- Genre: Horror
- Based on: Story by Clive Barker
- Screenplay by: Doris Egan Hans Rodionoff
- Directed by: Joshua Butler
- Starring: Greg Serano Gina Ravera Mary Mara Rebecca Harrell William B. Davis Antonio Cupo
- Theme music composer: Christopher Lennertz
- Countries of origin: United States Canada
- Original language: English

Production
- Producer: Oscar L. Costo
- Cinematography: Barry Donlevy
- Editor: Sean Albertson
- Running time: 90 min.
- Production company: Seraphim Films

Original release
- Network: Sci Fi Channel
- Release: October 26, 2002

= Saint Sinner (film) =

2002 American television film

Saint Sinner (full title Clive Barker Presents Saint Sinner) is a 2002 horror television film written by Doris Egan and Hans Rodionoff based on a short story by executive producer Clive Barker. It was directed by Joshua Butler. Aside from the title, it is unrelated to the comic-book series published by Marvel Comics' Razorline imprint and created by Barker. In this film, an immortal monk hunts down two succubi. It premiered on the U.S. Sci Fi Channel on October 26, 2002.

==Plot==
In 1815 California, Father Michael, an emissary of Pope Pius VII, has traveled to meet with novice monk Brother Tomas.

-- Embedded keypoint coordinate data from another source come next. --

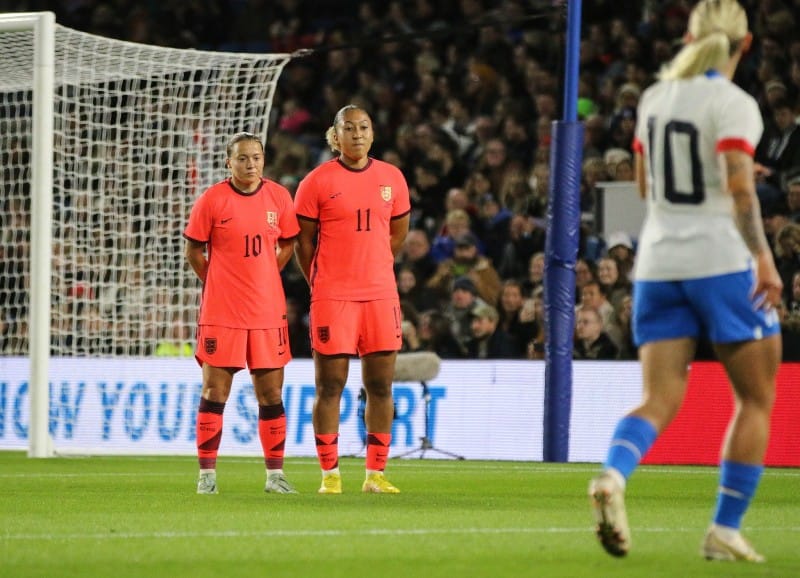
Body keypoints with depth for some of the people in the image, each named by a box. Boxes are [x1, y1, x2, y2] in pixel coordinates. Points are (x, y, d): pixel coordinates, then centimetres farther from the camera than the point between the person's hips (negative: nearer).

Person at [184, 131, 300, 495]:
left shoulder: (279, 198, 3)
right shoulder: (212, 200, -5)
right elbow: (194, 251, 3)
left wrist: (261, 279, 11)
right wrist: (217, 284, 3)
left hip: (268, 311, 3)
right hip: (221, 312, -3)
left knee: (271, 393, 5)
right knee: (214, 392, -2)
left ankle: (275, 474, 13)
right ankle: (207, 474, 4)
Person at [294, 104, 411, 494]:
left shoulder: (392, 178, 8)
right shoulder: (317, 181, -3)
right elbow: (303, 242, 3)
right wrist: (322, 285, 7)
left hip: (381, 296, 4)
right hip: (332, 298, -3)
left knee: (381, 386, 3)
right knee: (330, 386, -2)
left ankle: (375, 474, 9)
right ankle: (330, 474, 3)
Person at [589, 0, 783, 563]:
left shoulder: (655, 98, 10)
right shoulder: (732, 103, -9)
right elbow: (740, 185, -22)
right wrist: (763, 256, -22)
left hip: (659, 262, 5)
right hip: (722, 261, -5)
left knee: (659, 401, 2)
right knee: (757, 398, 9)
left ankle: (612, 475, -29)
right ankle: (725, 530, 3)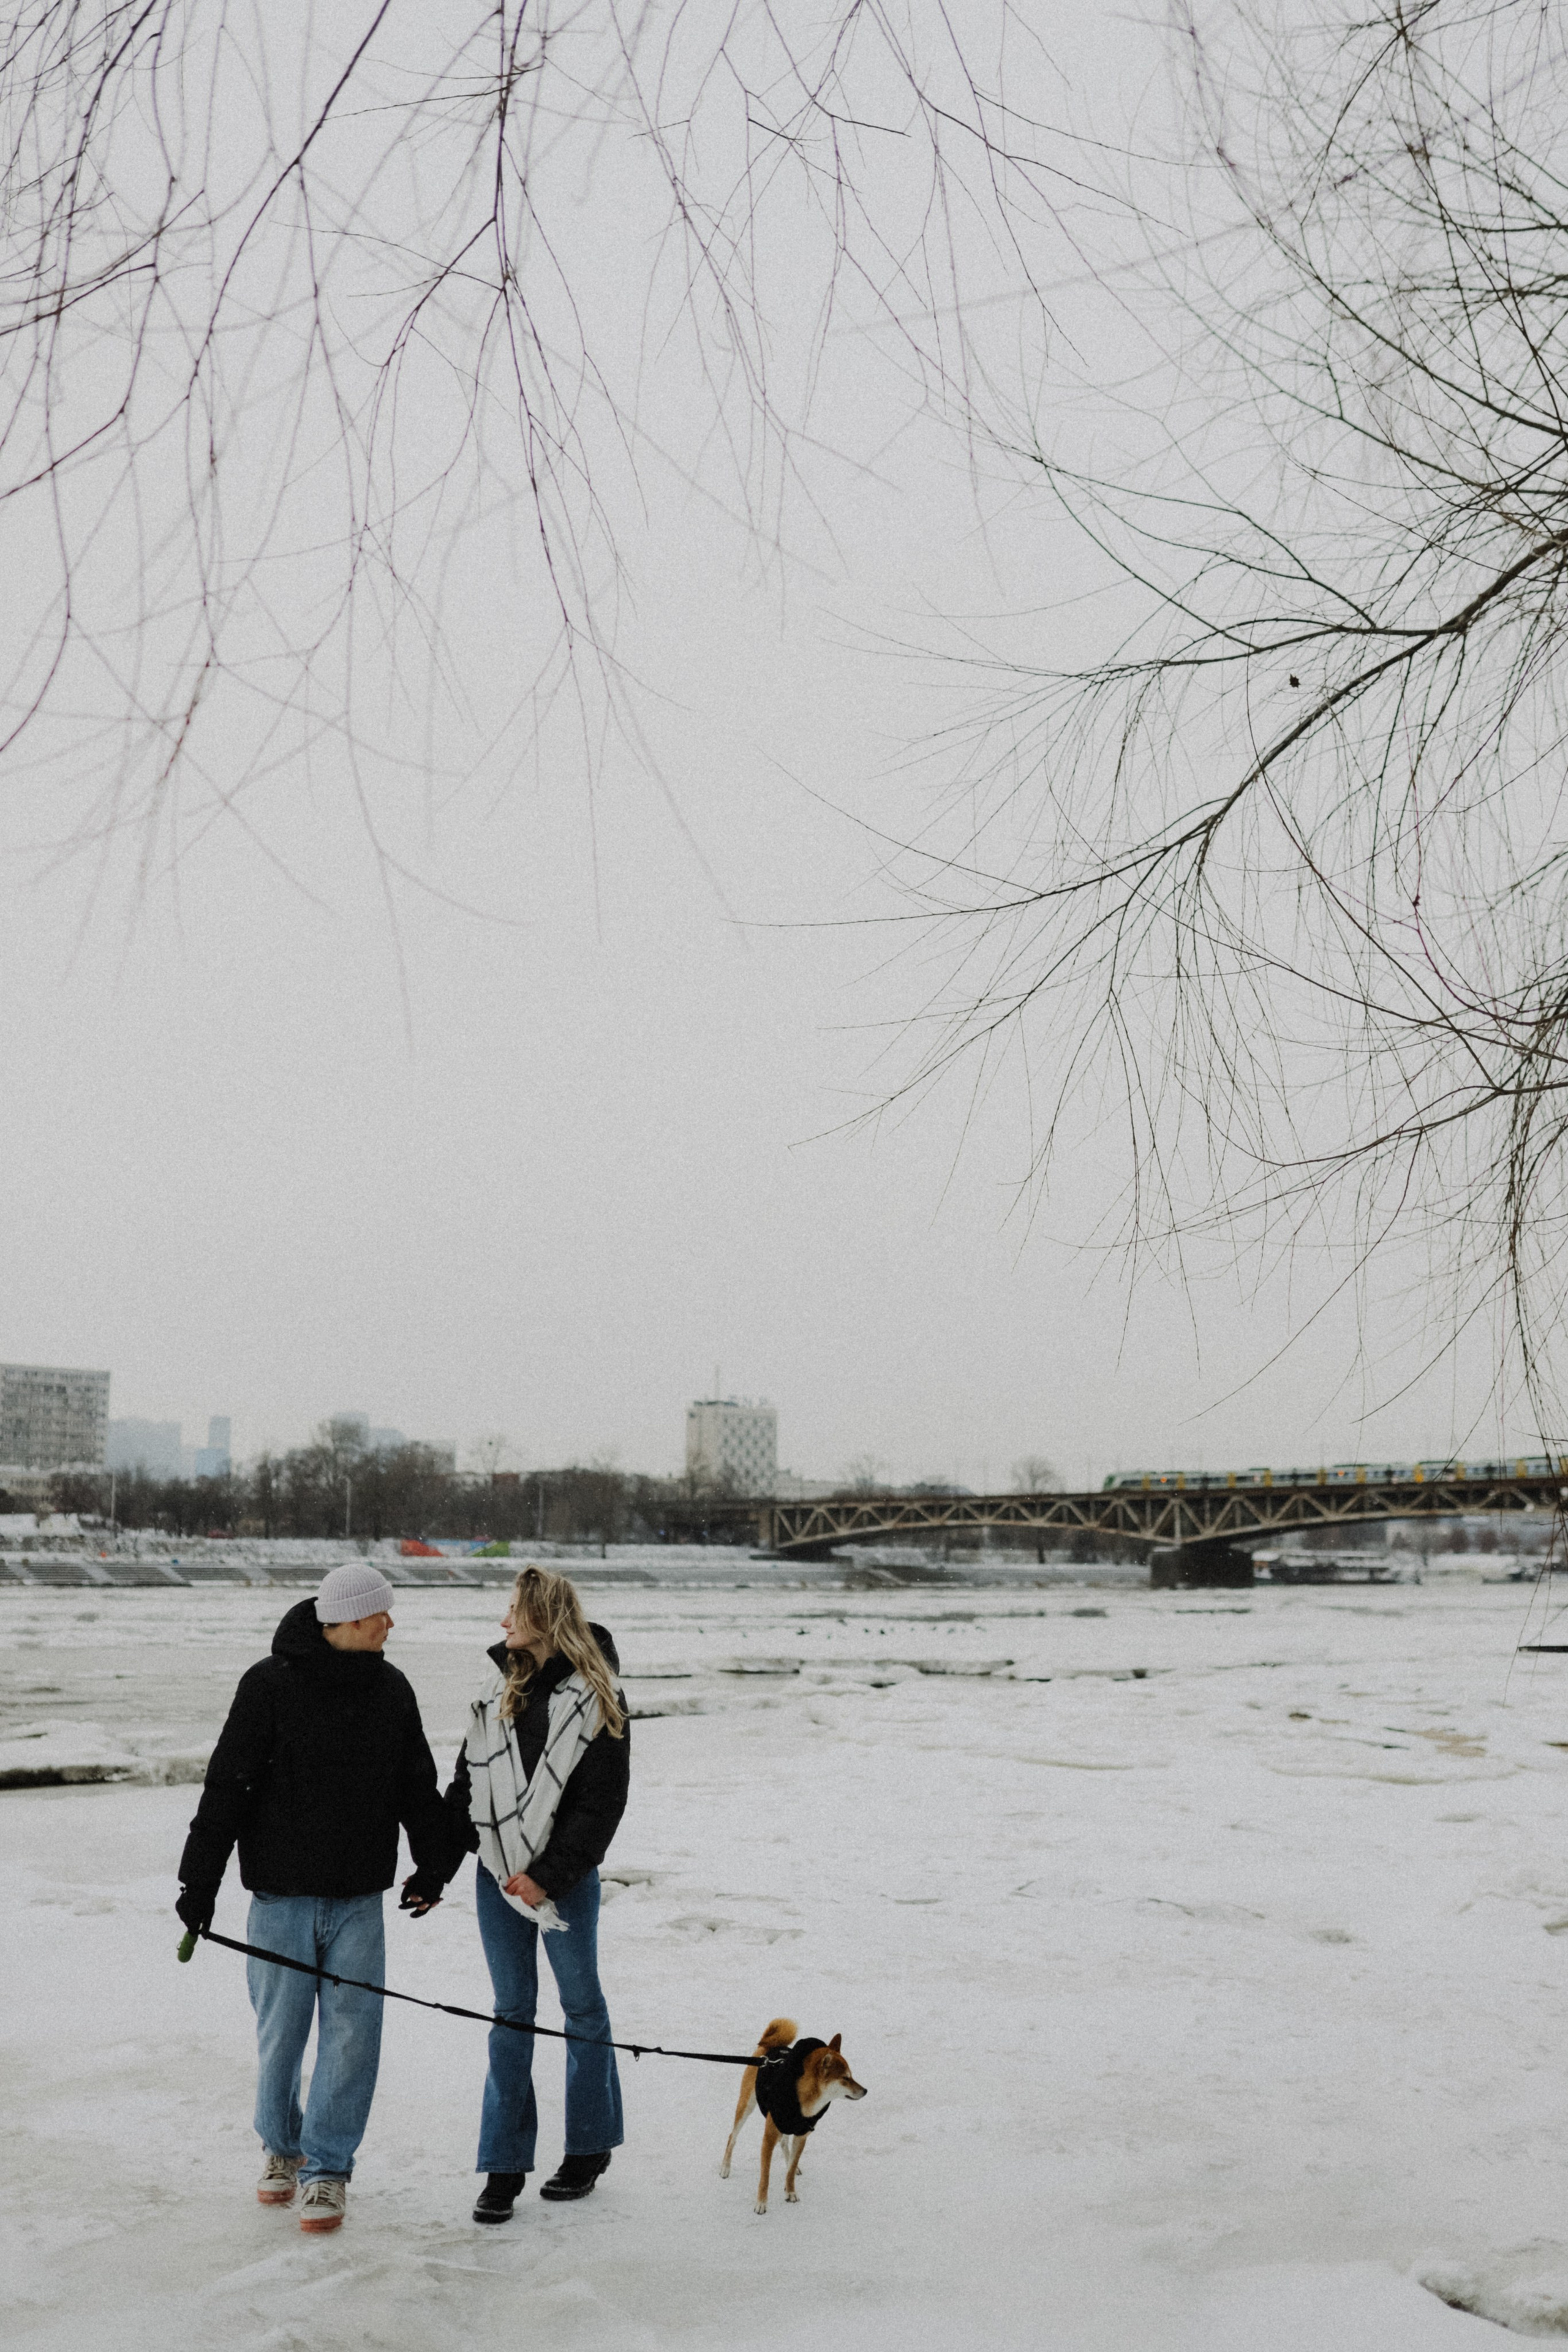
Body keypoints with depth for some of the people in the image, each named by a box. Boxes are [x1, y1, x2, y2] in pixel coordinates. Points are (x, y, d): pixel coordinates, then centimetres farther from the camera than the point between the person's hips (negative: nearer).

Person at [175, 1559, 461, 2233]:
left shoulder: (391, 1689, 4)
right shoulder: (270, 1685, -9)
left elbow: (418, 1786, 16)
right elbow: (227, 1787, -6)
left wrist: (435, 1861, 18)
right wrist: (200, 1881, -6)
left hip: (359, 1899, 3)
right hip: (282, 1897, -3)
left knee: (352, 2031, -1)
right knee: (281, 2031, 8)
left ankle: (327, 2166, 12)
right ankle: (282, 2146, 32)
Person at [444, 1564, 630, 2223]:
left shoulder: (592, 1699, -10)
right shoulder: (498, 1692, 7)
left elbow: (601, 1804, -13)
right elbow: (467, 1784, 10)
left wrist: (550, 1874, -17)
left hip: (565, 1879, -5)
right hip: (497, 1873, 5)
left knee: (582, 2008, 11)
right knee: (510, 2013, 8)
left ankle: (589, 2147, 25)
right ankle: (505, 2165, 14)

The young monk's order serves as the secret repository for evil, supernatural objects collected by the Church, and kept there for safekeeping. Michael delivers an ancient statue that has trapped two beautiful female demons, Munkar and Nakir. Tomas and his friend Brother Gregory inadvertently release the murderous demons, who travel to the 21st century using the monastery's Wheel of Time.

As his brother lies dying, he is given a chance to redeem himself by going through the Wheel of Time with a sacred dagger previously used by Saint Nicodemus to imprison the succubi. Tomas reluctantly intends to track down the evil creatures and destroy them. The young monk takes on the task, traveling through the Wheel only to discover a future world he does not understand in present-day Seattle, Washington, where he allies with police detective Rachel Dressler to recapture the homicidal terrors.

While the creatures seek to satisfy their centuries-long hunger, Tomas discovers their first victim. The police arrive on the murder scene and take Tomas into custody, believing he may be involved. Detective Rachel Dressler (Ravera) isn't about to believe Tomas' weird story, but strange things start to happen and bodies begin to pile up. Both Tomas and Rachel soon discover that the only way to stop these horrifying demons will be to take a leap of faith.

==Cast==
- Greg Serano as Brother Tomas
- Gina Ravera as Detective Rachel Dressler
- Mary Mara	as Munkar
- Rebecca Harrell as Nakir
- William B. Davis as Father Michael
- Antonio Cupo as Brother Gregory
- Jay Brazeau as Abbot
- Simon Wong as Wade
- Boyan Vukelic as Playland Guard
- Brian Drummond as Officer #1
- Peter Bryant as Officer #2
- Lisa Dahling as Officer #3
- Kris Pope as Brother Rafael
- Robin Mossley as Clark
- Donna Yamamoto as Irate Mother
- Justine Wong as Little Girl
- David Thomson as Vince

==In other media==
The telefilm's title originated with the Barker-created 1993 comic book Saint Sinner from Marvel Comics' Razorline imprint. In Barker's words: "I was always disappointed with the way that Marvel handled that entire line of comics, particularly Saint Sinner. I thought that's a waste of a good title. It was something that called for finding a new life in some way or another".